The significantly high proliferation rate combined with the significantly high level of follicular atresia found after host treatment with simvastatin (group C) may be explained by the “burn-out effect” demonstrated in an earlier study of grafting of bovine, marmoset, and human ovarian tissue (30, 31). The authors found that implantation resulted in vast follicular recruitment leading to high granulosa cell proliferation (demonstrated by Ki67 expression) followed by follicular depletion and loss. This effect was observed as early as three days after grafting. The process was associated with the activation of the PI3K/PTEN/Akt signaling pathway, which is known to stimulate normal early follicle activation (11). As simvastatin is itself an activator of the PI3K/Akt pathway (32), it could have caused “burn-out” in group C. Furthermore, the PI3K/Akt pathway was also shown to induce anti-apoptotic effects, increase endothelial cell survival and endothelial nitric oxide synthase activity, activate angiogenesis, and act as a mediator of angiogenic processes (32). Its effects on angiogenesis may explain the increased vascularization seen in the simvastatin-treated groups. Accordingly, a previous study in a mouse model found that simvastatin administration reduced ischemic and reperfusion damage to cardiac tissue by increasing the expression of PI3K/Akt pathway, which in turn further increased the expression of endothelial nitric oxide synthase and led to improved tissue health and function (33). In the present study, when simvastatin was combined with graft embedding within fibrin clots, its negative effects (promoting follicular atresia) might have been reversed by the fibrin clot’s promotion of vascularization (13, 14, 16).
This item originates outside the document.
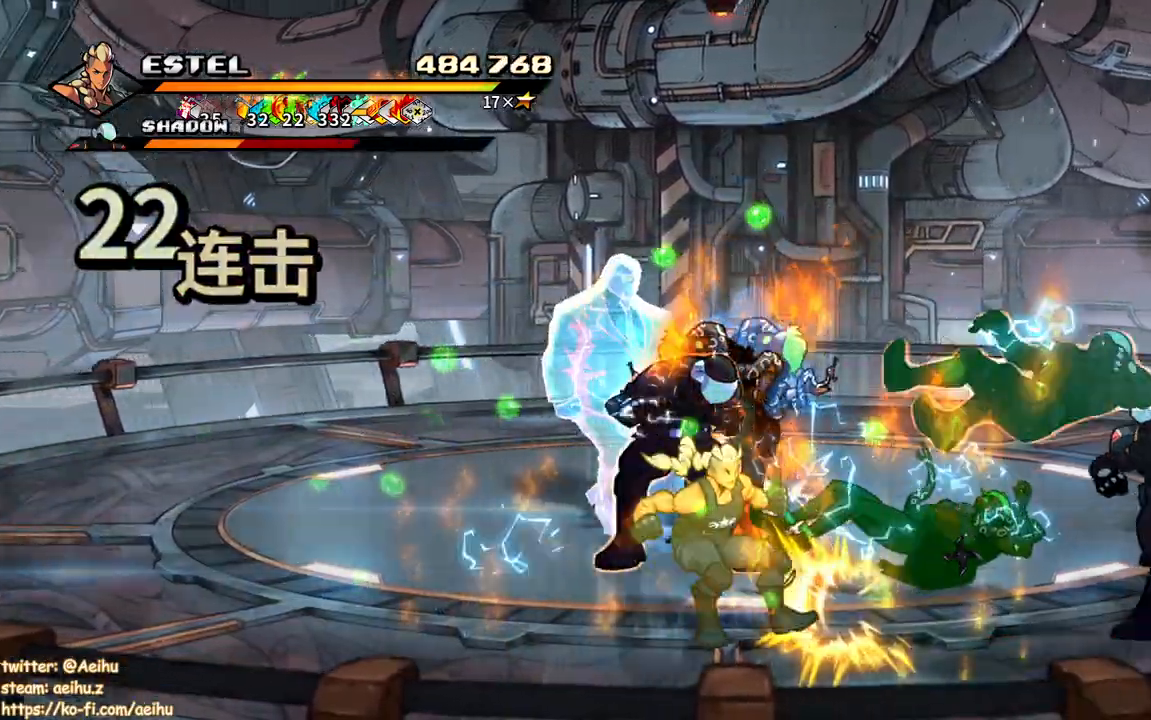
{"buttons": ["SQUARE", "DPAD_RIGHT"], "events": [[67, "SQUARE", "up"], [133, "SQUARE", "down"], [250, "SQUARE", "up"], [283, "SQUARE", "down"], [317, "DPAD_RIGHT", "up"], [350, "DPAD_RIGHT", "down"], [400, "SQUARE", "up"], [417, "DPAD_RIGHT", "up"], [450, "SQUARE", "down"], [483, "DPAD_RIGHT", "down"]]}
It is also possible that the fibrin clots acted as shielding agents, protecting the follicles inside the graft and maintaining graft vascularization, leaving simvastatin to exert positive effects on vascularization in the graft’s periphery.

The combination of simvastatin’s ability to induce neovascularization and fibrin’s ability to enhance the creation of vascular networks would also explain the significantly higher peripheral IMH PECAM expression seen in the combined-treatment group than in the ungrafted tissue and untreated controls (8, 10, 16, 32). We assume that treatment with both these agents led to a synergistic effect in the graft’s periphery, resulting in increased vascular proliferation and interaction between the host and graft vasculature. Indeed, a previous study (34), found that Akt1 activation increased integrin expression which in turn led to increased binding of endothelial cells and fibrin and improved wound recovery. Thus, it is possible that by activating the PI3K/Akt1 pathway (32), simvastatin increased binding of endothelial cells to fibrin, making it possible for fibrin to more efficiently affect neovascularization.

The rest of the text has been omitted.